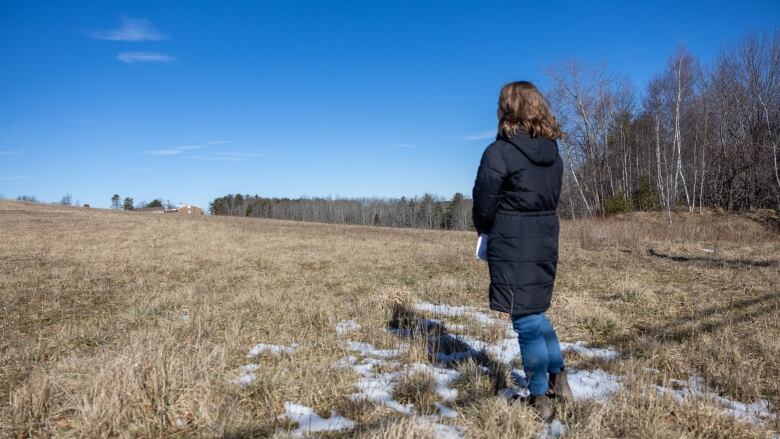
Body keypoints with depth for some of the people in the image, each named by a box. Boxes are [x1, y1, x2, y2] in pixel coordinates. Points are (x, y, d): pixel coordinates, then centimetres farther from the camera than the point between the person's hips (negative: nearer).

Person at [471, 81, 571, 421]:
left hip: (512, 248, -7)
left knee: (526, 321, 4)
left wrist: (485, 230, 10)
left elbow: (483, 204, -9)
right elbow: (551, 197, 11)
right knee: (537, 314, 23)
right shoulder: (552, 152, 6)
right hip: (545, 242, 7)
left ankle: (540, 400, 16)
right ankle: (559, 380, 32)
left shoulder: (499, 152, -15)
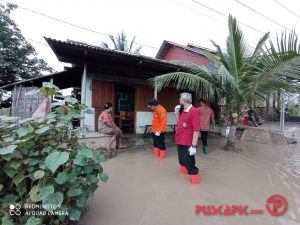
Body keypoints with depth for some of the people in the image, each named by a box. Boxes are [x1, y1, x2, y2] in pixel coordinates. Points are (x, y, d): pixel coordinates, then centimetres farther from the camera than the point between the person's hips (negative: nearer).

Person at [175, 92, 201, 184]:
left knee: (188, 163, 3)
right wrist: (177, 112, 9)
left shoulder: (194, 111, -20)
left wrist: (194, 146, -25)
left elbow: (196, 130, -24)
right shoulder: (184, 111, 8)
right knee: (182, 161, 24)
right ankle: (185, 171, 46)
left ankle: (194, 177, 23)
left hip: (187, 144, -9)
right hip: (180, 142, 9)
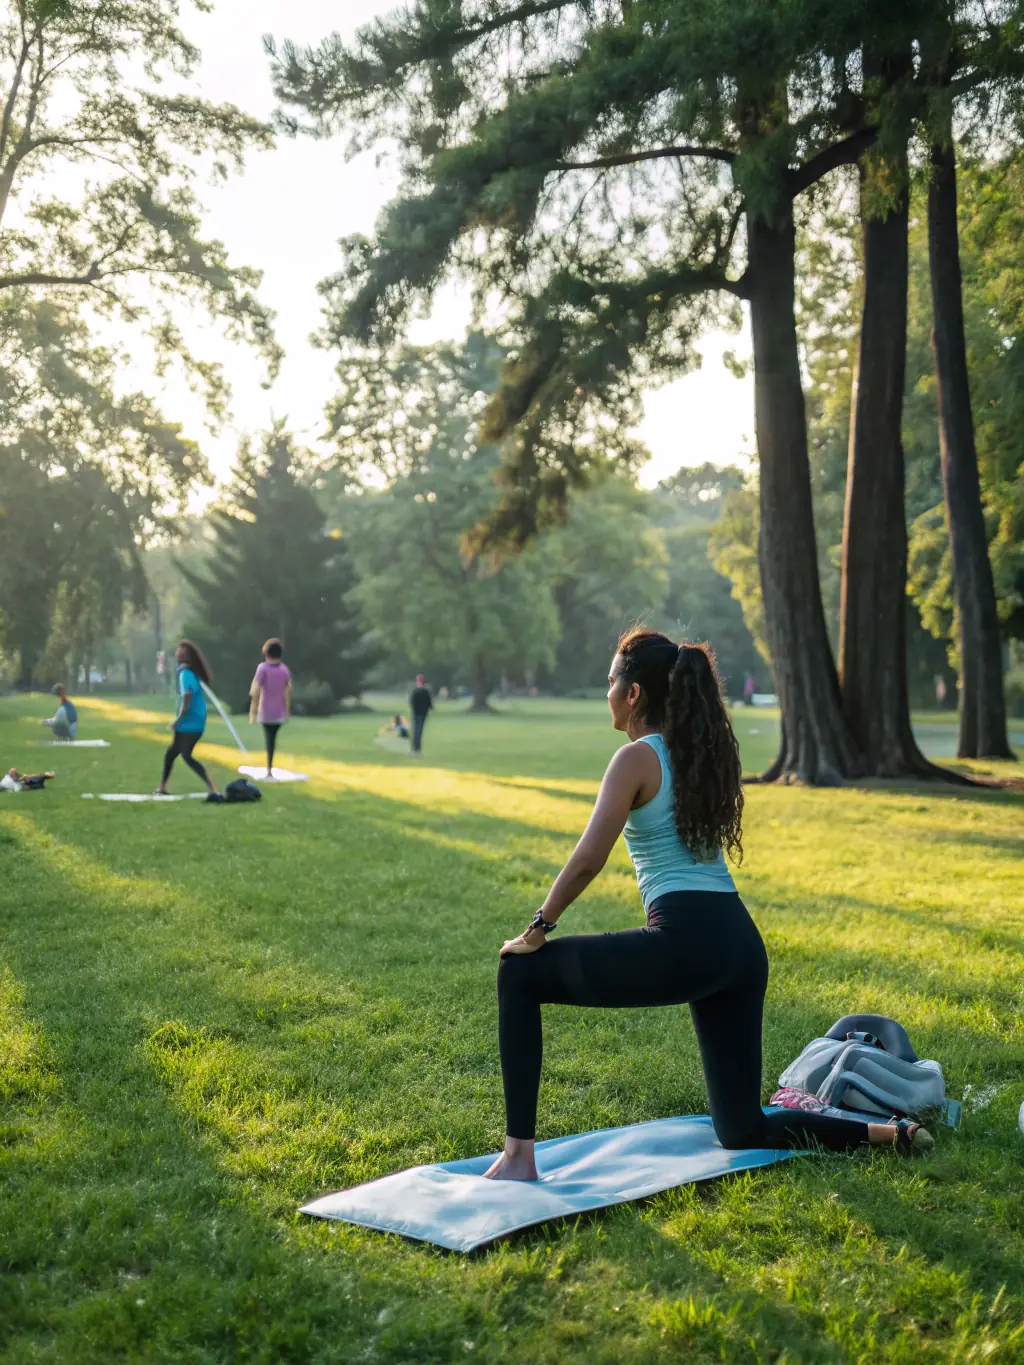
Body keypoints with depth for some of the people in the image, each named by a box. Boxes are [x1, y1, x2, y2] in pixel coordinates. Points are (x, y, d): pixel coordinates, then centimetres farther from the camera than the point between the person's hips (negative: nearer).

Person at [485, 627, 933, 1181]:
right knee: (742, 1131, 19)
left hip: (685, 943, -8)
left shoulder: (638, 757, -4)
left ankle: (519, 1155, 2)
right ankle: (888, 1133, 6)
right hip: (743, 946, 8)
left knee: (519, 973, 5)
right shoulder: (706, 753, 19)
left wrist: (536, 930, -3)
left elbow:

━━━━━━━━━━━━━━━━

● Description of the task
The answer must be a single number: the count of lines in the data that contain the word "shoulder".

● The completed task
6